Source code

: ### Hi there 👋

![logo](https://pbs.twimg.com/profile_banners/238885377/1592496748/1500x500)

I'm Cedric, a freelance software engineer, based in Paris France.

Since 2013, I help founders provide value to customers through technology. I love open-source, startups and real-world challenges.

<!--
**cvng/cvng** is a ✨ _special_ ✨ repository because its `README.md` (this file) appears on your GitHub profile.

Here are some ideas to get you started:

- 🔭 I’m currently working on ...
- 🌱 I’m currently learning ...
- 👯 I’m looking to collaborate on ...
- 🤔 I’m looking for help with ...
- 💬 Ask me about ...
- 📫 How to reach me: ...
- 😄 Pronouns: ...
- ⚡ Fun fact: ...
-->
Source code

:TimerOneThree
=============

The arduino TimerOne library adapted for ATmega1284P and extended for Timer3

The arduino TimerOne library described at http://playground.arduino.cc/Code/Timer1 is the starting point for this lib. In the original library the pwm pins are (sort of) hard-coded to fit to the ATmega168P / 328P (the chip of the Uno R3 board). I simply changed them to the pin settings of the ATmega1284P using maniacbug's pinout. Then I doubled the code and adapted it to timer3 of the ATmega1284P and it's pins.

__________________________________________________

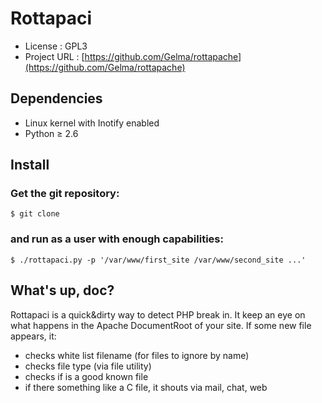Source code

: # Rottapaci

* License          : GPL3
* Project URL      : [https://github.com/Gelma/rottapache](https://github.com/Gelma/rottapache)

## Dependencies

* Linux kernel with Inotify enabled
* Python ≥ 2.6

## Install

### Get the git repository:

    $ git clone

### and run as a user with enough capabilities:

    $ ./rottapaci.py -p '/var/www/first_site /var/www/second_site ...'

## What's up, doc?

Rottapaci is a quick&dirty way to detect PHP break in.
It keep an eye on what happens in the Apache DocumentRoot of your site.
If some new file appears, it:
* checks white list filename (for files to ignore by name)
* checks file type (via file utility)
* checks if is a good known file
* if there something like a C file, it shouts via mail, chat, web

__________________________________________________

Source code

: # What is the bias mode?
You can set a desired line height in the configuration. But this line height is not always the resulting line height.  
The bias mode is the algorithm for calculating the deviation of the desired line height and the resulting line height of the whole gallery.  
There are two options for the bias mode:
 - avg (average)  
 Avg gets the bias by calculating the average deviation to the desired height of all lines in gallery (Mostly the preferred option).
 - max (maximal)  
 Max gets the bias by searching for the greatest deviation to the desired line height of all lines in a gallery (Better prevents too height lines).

__________________________________________________

ASSIGNED TASK:
Word for word, restate the lines of the listing above starting at the line with "## What's up, doc?" and ending at the line with "mail, chat, web", and nothing outside them.

SOLUTION BELOW:
## What's up, doc?

Rottapaci is a quick&dirty way to detect PHP break in.
It keep an eye on what happens in the Apache DocumentRoot of your site.
If some new file appears, it:
* checks white list filename (for files to ignore by name)
* checks file type (via file utility)
* checks if is a good known file
* if there something like a C file, it shouts via mail, chat, web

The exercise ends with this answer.